Integrity. Just saying that word brings a sense of calm to my chest. It fills me with a sense of trust; I can trust myself, and I can trust others.
But the word “integrity” also carries a hint of surprise with it. The shock that, integrity, in today’s world is not expected.
Sadly, we have become accustomed to receiving twisted messages in advertising, politics and social media. This isn’t new news, but it is still important news. The commonplace use of biased information being shared as if it were objective truth, has diminished our ability to trust information. That is not the issue though.
Questioning and critically processing news and messages is extremely important.
However, this is what concerns me. I think that people have become so used to consuming biased information, we’ve adopted the pattern ourselves. Think about it: information is shared so quickly, especially on social media. And people often opine and make judgments in a moment’s notice. It seems there is very little time, or effort, put into gauging the integrity of information we share when it supports our opinions.
To preserve truthfulness we must use our words with integrity
People click ‘share’ and post articles or videos that seem to discuss important issues but instead they just share selective facts and promote specific worldviews.
And individuals can easily justify this because our post-modern society actually creates a safer environment for outrageous information to be shared than we may think.
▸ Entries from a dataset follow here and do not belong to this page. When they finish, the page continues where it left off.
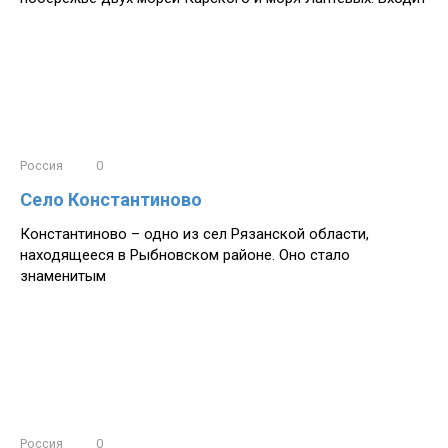
Россия
0
Село Константиново
Константиново – одно из сел Рязанской области,
находящееся в Рыбновском районе. Оно стало
знаменитым
Россия
0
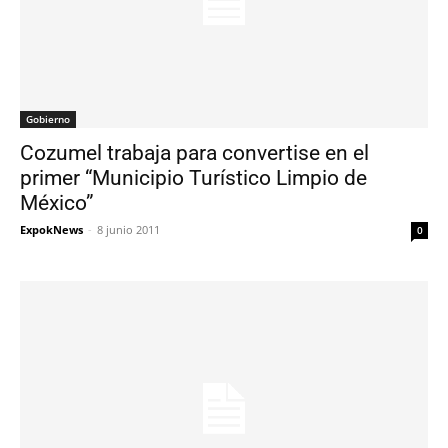
Gobierno
Cozumel trabaja para convertise en el
primer “Municipio Turístico Limpio de
México”
ExpokNews
-
8 junio 2011
0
For example, everyone can defend their own opinions and dismiss those that disagree on the grounds of skepticism or rogue ideologies. This reinforces the idea that there is no objective truth.
Therefore, choosing to speak up about an issue, or share an article that takes a strong political stance is all of a sudden way less risky for our egos. Because if people disagree with you, you can just write them off as any of the following: uniformed, brainwashed, selfish, self-righteous, less woke than you, etc.
The negative effects of communicating without integrity
At its worse, this trend can have the following effect: as communicators, we can reason that if nothing can be trusted, then what I say doesn’t need to be either. I can say what I want and make the claims that I want whether or not it’s true.
Now, let’s pump the breaks a bit. I want to clarify that I write this believing that most people do live with integrity. They are making decisions they’ve deemed to be best, and try to live in alignment with their values. I think that on an individual basis, people are doing the best they can, including in regards to how they communicate.
But it’s in our culture, right? Our culture is wack in this regard. The cultural norm is to be judgmental, hot-headed, narrow-minded and divisive. As a whole, in the United States, we are not a culture defined by integrity–especially in how we communicate.
For goodness sake, we have a president that tweets lies and consistently demeans and undermines anyone who challenges him. And since that drives the news cycle, we are beginning to find it normal!
The more normal something becomes in culture, the easier it is to adopt it personally.
It is blood-boiling for me to see the ramifications careless, or unwise communication has real-life people. Whether it happens in relationships, in the workplace or in politics, words matter and they have an effect. That effect can be positive or negative, and, often, that is subjective. Ironic, I know.
I’m thankful for the awareness of fake news, and that many people are putting for the effort to check where the content their consuming is coming from. I think one of the ways we can further improve our culture’s norms is by contributing our own perspectives and thoughts from a place of integrity.
So to contribute to that effort, I’m going to share my ‘How to Write with Integrity’ list with you. I created this a while back when I was starting a writing project that I knew would be touching on certain hot-button issues.
Some items on the list are personal, some commonplace and others may be unexpected. But it has proved to be a helpful tool for me to filter my thoughts through before deciding to share them with the world. I hope it benefits you, too!
How to Write with Integrity
- Write what is true. Don’t try to appease.
- Nuance. Hold space for it. But draw attention to it only when necessary.
- Respect the intelligence and experience of my readers.
- Be honest and open about why certain issues have personal importance to me.
- I do not have to be angry to make a point.
- Seek the Lord and His wisdom. Write through uncertainty in prayer.
- Speak to my own knowledge-gaps with humility.
- Do not assume.
- Do not expect, but rather hope.
- Give credit to ideas stemmed from others.
- It’s okay to get political, but check your own biases first.
- You can learn anything. Don’t be afraid to ask hard questions or address tough topics.
- Work hard and don’t give up.
- Invite others into the process intentionally. Be careful about whose advice you take.
- Your worth does not hinge on what you create.
- Progress and growth often come through struggle. How you face adversity affects your growth.
- Remember Mom when you write. Celebrate, honor and appreciate her.
- Don’t let this become a burden. Writing and creating is a gift to enjoy.
- The lesson doesn’t always need to come at the end.